Des Richters Rechtsdiskurs

PROZESS Im langwierigen juristischen Streit um den umstrittenen Nazi-Vergleich eines Rechtsanwalts geht es auch um möglichen Rassismus in den Reihen der Gerichtsbarkeit

Anzunehmen, in der Justiz gebe es keinen „braunen Bodensatz“, sei ein „Denkfehler“, sagt Anwalt Jan Sürig

VON JAN ZIER

So ganz offen will Wolfgang Arenhövel nicht von „Rassismus“ sprechen. Immerhin ist er der Präsident des Oberlandesgerichts, immerhin richtet sich der Vorwurf gegen seinen mittlerweile pensionierten Richterkollegen Dieter Nordhausen, immerhin hat Arenhövel noch kein Urteil gefällt. Das kommt erst am Freitag. Er spricht also im Konjunktiv. Und gibt doch dem Verfahren eine ganz neue Wendung: Schließlich geht es darin um einen umstrittenen Nazi-Vergleich des Rechtsanwalts Jan Sürig.

Bald sechs Jahre ist es nun her, da hat der dem Richter Nordhausen vorgeworfen: „Sie vertreten Ansichten, die in diesem Staat zuletzt mit den Nürnberger Rassegesetzen vertreten worden sind.“ Sürig hatte damals einen Afrikaner vertreten, dem unmittelbar die Abschiebung drohte. Dieser war zuvor unrechtmäßigerweise verhaftet worden, während er in Abwesenheit seiner deutschen Freundin auf das gemeinsame Kind aufpasste. Im Zuge der gerichtlichen Anhörung entspann sich eine erregte Debatte, und irgendwie sah sich Richter Nordhausen zu dem Hinweis veranlasst, der Afrikaner habe seinen „prekären Aufenthaltsstatus“ ja gekannt, „als er das Kind zeugte“. Deshalb hätte er sich vorher eine Aufenthaltsgenehmigung besorgen sollen, müsse jetzt also damit leben, trotz des Kindes abgeschoben zu werden. Dann eskalierte das Gespräch, es folgte der Satz mit den Rassegesetzen.

Das Amtsgericht verurteilte den Anwalt deswegen 2006 wegen Beleidigung zu einer Geldstrafe von 3.000 Euro. Das Landgericht sprach ihn drei Jahre später frei. Zwar habe sei der Richter „in erheblichem Maß diffamiert“ worden. Doch sei der NS-Vergleich gleichwohl „gerechtfertigt“ gewesen, weil er „in Wahrnehmung der Interessen“ des Mandanten gefallen sei. Vor dem Oberlandesgericht nun geht es um die Frage, ob der Beleidigungsprozess neu aufgerollt werden muss.
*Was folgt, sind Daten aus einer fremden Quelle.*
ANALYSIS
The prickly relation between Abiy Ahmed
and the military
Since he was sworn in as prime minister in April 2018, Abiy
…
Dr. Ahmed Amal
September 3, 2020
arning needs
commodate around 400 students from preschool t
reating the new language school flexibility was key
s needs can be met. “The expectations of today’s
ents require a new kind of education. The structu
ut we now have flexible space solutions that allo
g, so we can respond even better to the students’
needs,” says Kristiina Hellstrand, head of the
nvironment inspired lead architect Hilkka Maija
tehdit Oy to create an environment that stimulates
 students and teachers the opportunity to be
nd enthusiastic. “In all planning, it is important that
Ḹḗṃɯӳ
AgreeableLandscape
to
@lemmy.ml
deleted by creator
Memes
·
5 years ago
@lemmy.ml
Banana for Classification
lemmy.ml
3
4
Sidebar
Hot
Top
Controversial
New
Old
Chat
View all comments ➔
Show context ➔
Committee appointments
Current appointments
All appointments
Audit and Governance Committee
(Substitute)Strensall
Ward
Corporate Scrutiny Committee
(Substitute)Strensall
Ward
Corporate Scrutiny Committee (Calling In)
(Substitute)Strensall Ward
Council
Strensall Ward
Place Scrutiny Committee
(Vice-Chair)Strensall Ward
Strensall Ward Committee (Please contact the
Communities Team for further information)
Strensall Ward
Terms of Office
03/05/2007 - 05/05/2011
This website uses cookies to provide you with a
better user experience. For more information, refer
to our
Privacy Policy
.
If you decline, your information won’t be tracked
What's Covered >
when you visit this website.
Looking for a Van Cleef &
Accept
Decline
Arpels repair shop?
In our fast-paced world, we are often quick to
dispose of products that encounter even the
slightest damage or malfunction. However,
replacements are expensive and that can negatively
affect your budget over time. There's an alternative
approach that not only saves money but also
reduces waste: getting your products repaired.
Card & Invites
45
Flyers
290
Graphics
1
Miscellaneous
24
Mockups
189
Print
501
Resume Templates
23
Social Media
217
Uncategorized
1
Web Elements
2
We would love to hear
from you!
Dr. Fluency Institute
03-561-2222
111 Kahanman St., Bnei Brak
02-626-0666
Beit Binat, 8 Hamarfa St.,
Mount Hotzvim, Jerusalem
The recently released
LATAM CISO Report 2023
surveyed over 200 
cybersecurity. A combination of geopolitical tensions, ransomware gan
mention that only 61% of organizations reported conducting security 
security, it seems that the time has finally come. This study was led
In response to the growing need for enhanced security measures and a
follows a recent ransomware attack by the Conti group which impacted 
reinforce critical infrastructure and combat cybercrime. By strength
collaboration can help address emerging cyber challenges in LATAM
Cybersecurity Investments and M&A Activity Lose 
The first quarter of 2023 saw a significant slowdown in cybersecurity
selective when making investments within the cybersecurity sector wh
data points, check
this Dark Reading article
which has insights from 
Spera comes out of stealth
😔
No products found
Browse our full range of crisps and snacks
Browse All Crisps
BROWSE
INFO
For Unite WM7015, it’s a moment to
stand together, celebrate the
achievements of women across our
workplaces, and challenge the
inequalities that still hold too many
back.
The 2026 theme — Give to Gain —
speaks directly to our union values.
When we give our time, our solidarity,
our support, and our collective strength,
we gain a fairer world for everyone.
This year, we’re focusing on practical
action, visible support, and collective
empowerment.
Ein Ende wäre nicht abzusehen, dabei sei die Tat schon eine „verdammt lange Zeit“ her, so Arenhövel – und „irgendwann verliert ein Strafverfahren an Akzeptanz“.

Für ihn kommt es entscheidend darauf an, ob Nordhausens Worte rassistisch waren oder so verstanden werden könnten. Wenn ja, so Arenhövel, müsse man „großzügig“ sein bei der Frage, ob Sürig noch die Meinungsfreiheit für sich in Anspruch nehmen kann.

Sürig geht es aber um mehr: „Völlig unhinterfragt“ würde hierzulande unterstellt, dass Richter heutzutage nicht „rechts“ oder gar „rechtsextrem“ sein könnten. Dabei gebe es einen „braunen Bodensatz“ in der Bevölkerung, es sei ein „Denkfehler“, die Justiz da auszunehmen. Zehn Prozent der Bevölkerung hätten Studien zufolge ein „geschlossenes rechtsextremes Weltbild“. Ob das auch für Nordhausen gilt? Das könne „nicht mit hinreichender Sicherheit ausgeschlossen“ werden, findet Sürig. Nordhausen selbst sagt, er sei mehrfach mit „Vorwürfen aus dem Nazi-Bereich“ konfrontiert worden. Und er hat auch schon mal darauf geachtet, sagt Sürig, ob ein Rechtsbeistand „jüdischer Abstammung“ sei. 36 Jahre lang war Nordhausen Richter, bis zu 300 Abschiebehaftprozesse gingen pro Jahr über seinen Schreibtisch. Und nur dieses eine Mal hat er jemand aus dem Abschiebeknast geholt.